§ Fragmento:
NAPOLEON Y BOLIVAR.
Napoleón y Bolívar
Estos dos hombres
son, sin duda, los más notables de nuestros tiempos en lo que mira a la guerra
y la política, unos en el genio, diferentes en los fines, cuyo paralelo no
podemos hacer sino por disparidad.
Napoleón
salió del seno de la tempestad, se apoderó de ella, y revistiéndose de su
fuerza le dio tal sacudida al mundo, que hasta ahora lo tiene estremecido.
Dios
hecho hombre, fue omnipotente; pero como su encargo no era la redención sino la
servidumbre, Napoleón fue el dios de los abismos que corrió la tierra
deslumbrando con sus siniestros resplandores.
Satanás,
echado al mar por el Todopoderoso, nadó cuarenta días en medio de las tinieblas
en que gemía el universo, y al cabo de ellos ganó el monte Cabet, y en voz
terrible se puso a desafiar a los
ángeles.
Esta
es la figura de Napoleón: va rompiendo por las olas del mundo, y al fin sale, y
en una alta cumbre desafía a las potestades del cielo y de la tierra.
Emperador,
rey de reyes, dueño de pueblos, ¿qué es, quién es ese ser maravilloso? Si el
género humano hubiera mostrado menos cuanto puede acercarse a los entes
superiores, por la inteligencia con Platón, por el conocimiento de lo
desconocido con Newton, por la inocencia con San Bruno, por la caridad con San
Carlos Borromeo, podríamos decir que nacen de tiempo en tiempo hombres
imperfectos por exceso, que por sus facultades atropellan el círculo donde
giran sus semejantes.
En
Napoleón hay algo más que en los otros, algo más que en todos: un sentido, una
rueda en la máquina del entendimiento, una fibra en el corazón, un espacio en
el seno, ¿qué de más hay en esta naturaleza rara y admirable? «Mortal, demonio
o ángel», se le mira con uno como terror supersticioso, terror dulcificado por
una admiración gratísima, tomada el alma de ese afectó inexplicable que causa
lo extraordinario.
Comparece
en medio de un trastorno cual nunca se ha visto otro; le echa mano a la
revolución, la ahoga a sus pies; se tira sobre el carro de la guerra, y vuela
por el mundo, desde los Apeninos hasta las columnas de Hércules, desde las
pirámides de Egipto hasta los hielos de Moscovia.
Los reyes dan diente con diente, pálidos,
medio muertos; los tronos crujen y se desbaratan; las naciones alzan el rostro,
miran espantadas al gigante y doblan la rodilla.
¿Quiénes?
¿De
dónde viene?
Artista
prodigioso, ha refundido cien coronas en una sola, y se echa a las sienes esta
descomunal presea; y no muestra flaquear su cuello, y pisa firme, y alarga el
paso, y poniendo el un pie en un reino, el otro en otro reino, pasa sobre el
mundo, dejándolos marcados con su planta como a otros tantos esclavos.

§ Lista de tareas:
• a. En el fragmento sobre Napoleón y Bolívar, ¿cuántos días nadó Satanás en medio de las tinieblas después de ser echado al mar?
• b. Prosiga el fragmento sobre Napoleón y Bolívar desde el punto en que termina.

§ Datos extraídos:
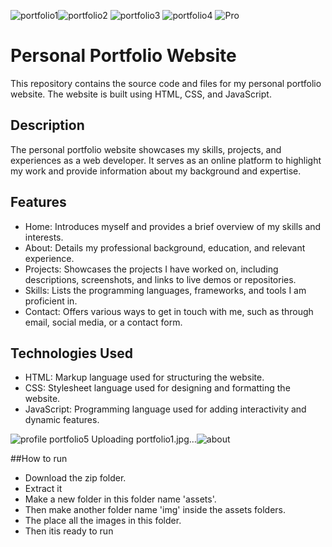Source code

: ![portfolio1](https://github.com/user-attachments/assets/594f641d-7c60-470a-914d-8c22545c0722)![portfolio2](https://github.com/user-attachments/assets/c69a36a1-24c0-4381-a5be-ef1cb8eebaa2)
![portfolio3](https://github.com/user-attachments/assets/91369f2f-b79a-4665-87af-53821df50237)
![portfolio4](https://github.com/user-attachments/assets/fd7afe83-dc8c-46b6-b9c4-4b2b01157016)
![Pro](https://github.com/user-attachments/assets/a32eb95e-541b-4d19-886b-78e659b7baa2)
# Personal Portfolio Website

This repository contains the source code and files for my personal portfolio website. The website is built using HTML, CSS, and JavaScript.

## Description

The personal portfolio website showcases my skills, projects, and experiences as a web developer. It serves as an online platform to highlight my work and provide information about my background and expertise.

## Features

- Home: Introduces myself and provides a brief overview of my skills and interests.
- About: Details my professional background, education, and relevant experience.
- Projects: Showcases the projects I have worked on, including descriptions, screenshots, and links to live demos or repositories.
- Skills: Lists the programming languages, frameworks, and tools I am proficient in.
- Contact: Offers various ways to get in touch with me, such as through email, social media, or a contact form.

## Technologies Used

- HTML: Markup language used for structuring the website.
- CSS: Stylesheet language used for designing and formatting the website.
- JavaScript: Programming language used for adding interactivity and dynamic features.

![![profile](https://github.com/user-attachments/assets/f19e8639-5118-45fd-a3bb-865ba353854c)
![portfolio5](https://github.com/user-attachments/assets/2b60bbbf-bad4-477e-bda4-f529340319df)
Uploading portfolio1.jpg…]()![about](https://github.com/user-attachments/assets/5e4a4c69-54e7-4ae0-bcaa-c6f2bea4d52e)

##How to run
- Download the zip folder.
- Extract it
- Make a new folder in this folder name 'assets'.
- Then make another folder name 'img' inside the assets folders.
- The place all the images in this folder.
- Then itis ready to run



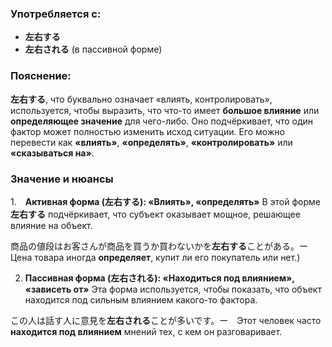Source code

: ### Употребляется с:

- **左右する**  
- **左右される** (в пассивной форме)


### Пояснение:

**左右する**, что буквально означает «влиять, контролировать», используется, чтобы выразить, что что-то имеет **большое влияние** или **определяющее значение** для чего-либо. Оно подчёркивает, что один фактор может полностью изменить исход ситуации. Его можно перевести как **«влиять»**, **«определять»**, **«контролировать»** или **«сказываться на»**.

### Значение и нюансы

1.　**Активная форма (左右する): «Влиять», «определять»** В этой форме **左右する** подчёркивает, что субъект оказывает мощное, решающее влияние на объект.

商品の値段はお客さんが商品を買うか買わないかを**左右する**ことがある。ー　Цена товара иногда **определяет**, купит ли его покупатель или нет.)

2. **Пассивная форма (左右される): «Находиться под влиянием», «зависеть от»** Эта форма используется, чтобы показать, что объект находится под сильным влиянием какого-то фактора.

この人は話す人に意見を**左右される**ことが多いです。ー　Этот человек часто **находится под влиянием** мнений тех, с кем он разговаривает.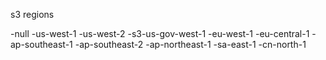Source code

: s3 regions

-null
-us-west-1
-us-west-2
-s3-us-gov-west-1
-eu-west-1
-eu-central-1
-ap-southeast-1
-ap-southeast-2
-ap-northeast-1
-sa-east-1
-cn-north-1
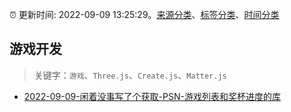 :alarm_clock: 更新时间: 2022-09-09 13:25:29。[来源分类](../README.md)、[标签分类](../TAGS.md)、[时间分类](../TIMELINE.md)

## 游戏开发


> 关键字：`游戏`、`Three.js`、`Create.js`、`Matter.js`



- [2022-09-09-闲着没事写了个获取-PSN-游戏列表和奖杯进度的库](https://www.v2ex.com/t/878965) 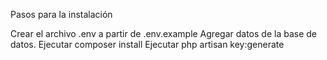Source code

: Pasos para la instalación

Crear el archivo .env a partir de .env.example
Agregar datos de la base de datos.
Ejecutar composer install
Ejecutar php artisan key:generate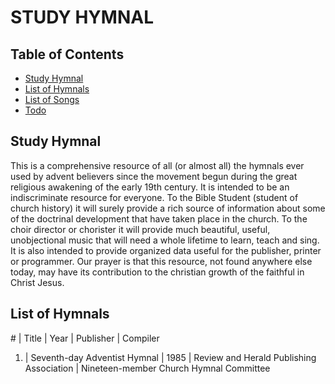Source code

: # STUDY HYMNAL
## Table of Contents

- [Study Hymnal](#study-hymnal)
- [List of Hymnals](#hymnals)
- [List of Songs](#songs)
- [Todo](#todo)

## Study Hymnal
This is a comprehensive resource of all (or almost all) the hymnals ever used by advent believers since the movement begun during the great religious awakening of the early 19th century. It is intended to be an indiscriminate resource for everyone.  To the Bible Student (student of church history) it will surely provide a rich source of information about some of the doctrinal development that have taken place in the church. To the choir director or chorister it will provide much beautiful, useful, unobjectional music that will need a whole lifetime to learn, teach and sing. It is also intended to provide organized data useful for the publisher, printer or programmer. Our prayer is that this resource, not found anywhere else today, may have its contribution to the christian growth of the faithful in Christ Jesus.

## List of Hymnals

\#  |   Title                           |    Year    | Publisher                                | Compiler
1.  |   Seventh-day Adventist Hymnal    | 1985       | Review and Herald Publishing Association | Nineteen-member Church Hymnal Committee


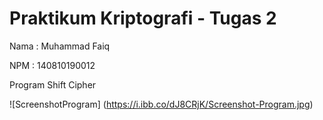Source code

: # Praktikum Kriptografi - Tugas 2
Nama    : Muhammad Faiq

NPM     : 140810190012

Program Shift Cipher

![ScreenshotProgram] (https://i.ibb.co/dJ8CRjK/Screenshot-Program.jpg)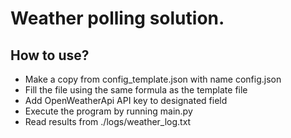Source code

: # Weather polling solution.

## How to use?
* Make a copy from config_template.json with name config.json
* Fill the file using the same formula as the template file
* Add OpenWeatherApi API key to designated field
* Execute the program by running main.py
* Read results from ./logs/weather_log.txt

§ Lista de respuestas:
• a. Cuarenta días.

• b.
¿Qué parangón entre el esclavizador y el
libertador?
El
fuego de la inteligencia ardía en la cabeza de uno y otro, activo, puro, vasto,
atizándolo a la continua esa vestal invisible que la Providencia destina a ese
hogar sagrado: el corazón era en uno y otro de temple antiguo, bueno para el
pecho de Pompeyo: en el brazo de cada cual de ellos no hubiera tenido que
extrañar la espada del rey de Argos, ese que relampaguea como un Genio sobre
las murallas de Erix: uno y otro formado de una masa especial, más sutil,
jugosa, preciosa que la del globo de los mortales:
¿En qué se diferencian?
En
que el uno se dedicó a destruir naciones, el otro a formarlas; el uno a
cautivar pueblos, el otro a libertarlos: son los dos polos de la esfera
política y moral, conjuntos en el heroísmo.
Napoleón es cometa que infesta la bóveda
celeste y pasa aterrando al universo: vese humear todavía el horizonte por
donde se hundió la divinidad tenebrosa que iba envuelta en su encendida
cabellera.
Bolívar
es astro bienhechor que destruye con su fuego a los tiranos, e infunde vida a
los pueblos, muertos en la servidumbre: el yugo es tumba; los esclavos son
difuntos puestos al remo del trabajo, sin más sensación que la del miedo, ni
más facultad que la obediencia.
Napoleón
surge del hervidero espantoso que se estaba tragando a los monarcas, los
grandes, las clases opresoras; acaba con los efectos y las causas, lo allana
todo para sí, y se declara él mismo opresor de opresores y oprimidos.
Bolívar,
otro que tal, nace del seno de una revolución cuyo objeto era dar al través con
los tiranos y proclamar los derechos del hombre en un vasto continente; vencen
entrambos: el uno continúa el régimen antiguo, el otro vuelve realidades sus
grandes y justas intenciones.
Estos
hombres tan semejantes en la organización y el temperamento, difieren en los fines,
siendo una misma la ocupación de toda su vida: la guerra.
En la muerte vienen también a parecerse:
Napoleón encadenado en medio de los mares; Bolívar a orillas del mar, proscrito
y solitario.
¿Qué conexiones misteriosas reinan entre este
elemento sublime y los varones grandes?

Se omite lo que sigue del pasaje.